1879 Map of Ste-Geneviève
The Pillet ("Pilette") property is
along the river northeast of the church
Source: BAnQ

François-Benjamin supported the Patriotes in the Québec Rebellion of 1837. Not long after, he was deposed by a court of law regarding an incident in this war. Pillet’s nephew, Rodolphe Des Rivières, was among the leaders of the rebellion and fought at the Battle of St-Charles-sur-Richelieu.

François-Benjamin Pillet, astorian, died on January 31, 1858. He was buried the following day at Ste-Geneviève. 

In the 1911 Canadian Census I find his descendants still living at this parish a century after Pillet’s Pacific adventures.
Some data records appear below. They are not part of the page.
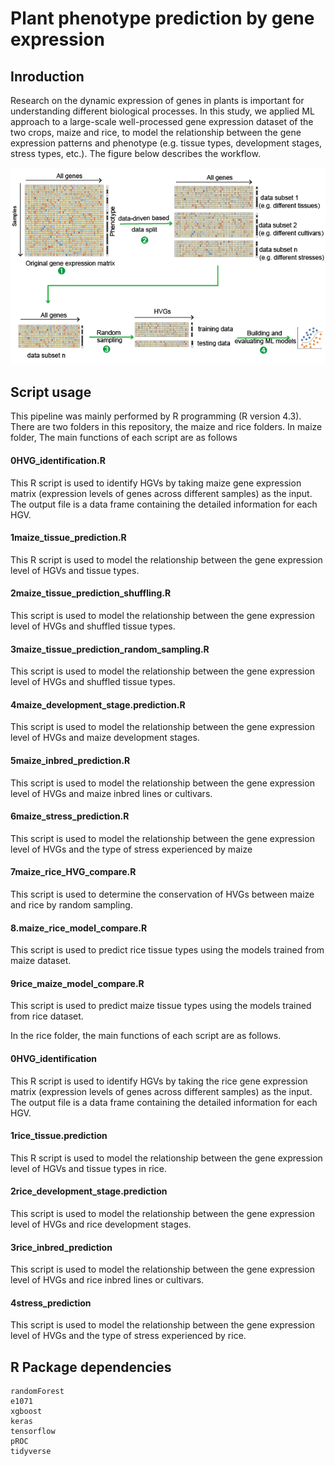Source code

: # Plant phenotype prediction by gene expression

## Inroduction
Research on the dynamic expression of genes in plants is important for understanding different biological processes. In this study, we applied ML approach to a large-scale well-processed gene expression dataset of the two crops, maize and rice, to model the relationship between the gene expression patterns and phenotype (e.g. tissue types, development stages, stress types, etc.). The figure below describes the workflow.

![image](https://github.com/Zefeng2018/plant-phenotype-prediction-by-gene-expression/blob/main/images/img.png)

## Script usage

This pipeline was mainly performed by R programming (R version 4.3). There are two folders in this repository, the maize and rice folders. In maize folder, The main functions of each script are as follows

#### 0HVG_identification.R
This R script is used to identify HGVs by taking maize gene expression matrix (expression levels of genes across different samples) as the input. The output file is a data frame containing the detailed information for each HGV. 
#### 1maize_tissue_prediction.R
This R script is used to model the relationship between the gene expression level of HGVs and tissue types.
#### 2maize_tissue_prediction_shuffling.R
This script is used to model the relationship between the gene expression level of HVGs and shuffled tissue types.
#### 3maize_tissue_prediction_random_sampling.R
This script is used to model the relationship between the gene expression level of HVGs and shuffled tissue types.
#### 4maize_development_stage.prediction.R
This script is used to model the relationship between the gene expression level of HVGs and maize development stages.
#### 5maize_inbred_prediction.R
This script is used to model the relationship between the gene expression level of HVGs and maize inbred lines or cultivars.
#### 6maize_stress_prediction.R
This script is used to model the relationship between the gene expression level of HVGs and the type of stress experienced by maize
#### 7maize_rice_HVG_compare.R
This script is used to determine the conservation of HVGs between maize and rice by random sampling.
#### 8.maize_rice_model_compare.R
This script is used to predict rice tissue types using the models trained from maize dataset.
#### 9rice_maize_model_compare.R
This script is used to predict maize tissue types using the models trained from rice dataset.

In the rice folder, the main functions of each script are as follows.
#### 0HVG_identification
This R script is used to identify HGVs by taking the rice gene expression matrix (expression levels of genes across different samples) as the input. The output file is a data frame containing the detailed information for each HGV. 
#### 1rice_tissue.prediction
This R script is used to model the relationship between the gene expression level of HGVs and tissue types in rice.
#### 2rice_development_stage.prediction
This script is used to model the relationship between the gene expression level of HVGs and rice development stages.
#### 3rice_inbred_prediction
This script is used to model the relationship between the gene expression level of HVGs and rice inbred lines or cultivars.
#### 4stress_prediction
This script is used to model the relationship between the gene expression level of HVGs and the type of stress experienced by rice.

## R Package dependencies
``` M3Drop
randomForest
e1071
xgboost
keras
tensorflow
pROC
tidyverse
```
They may be there still.

[See this post for more about French-Canadians in the Pacific Northwest.] 


  1. Good story! My favorite part is what happened on the sea voyage to Astoria - the marooning, the rescue at pistolpoint, and the crew exchange in Hawaii.

    1. Thanks Bert. I like those parts too. I omitted the part on the return voyage where Pillet almost drowns and many other incidents as well. I'd have to rewrite Franchère’s book to tell it all. These people had unbelievable endurance. They had a quite unvaried diet for long stretches, slept little, and worked like mules. It's a wonder any of them survived and a number of them didn’t.

  2. Very nice site.
    François-Benjamin Pillet, also known as Benjamin Pillet (Pilet, Pilette) the son of Ignace Pillet and Marie-Josepthe Lamy dit Desfond, was born on


    source :

    1. Thank you for your comments. My source for the baptism of François-Benjamin Pillet is the photographed manuscript records from l'Annonciation, Oka in the Drouin collection. I only believe records or photographs of records I've seen with my own eyes. Compiled sources have many errors.

      The child born and baptized on 18 August 1790 was baptized Michel-Benjamin. Somehow I formed the view that this child died in infancy. The François Pillet in question here I believe to be the son of Ignace Pillet born and baptized on 12 August 1791. This child was baptized François d'Assise Pillet. François-Benjamin Pillet and his wife Julie later had a child baptized at Oka named François d'Assise Benjamin (22 September 1817). This leads me to believe that this child was named after his father and that the François-Benjamin who went to the Pacific Northwest was the person baptized "François d'Assise" in 1791. I need to verify again that Michel-Benjamin (b. 1790) died in infancy. You have made me double-check and that is good. Thanks again for your interest.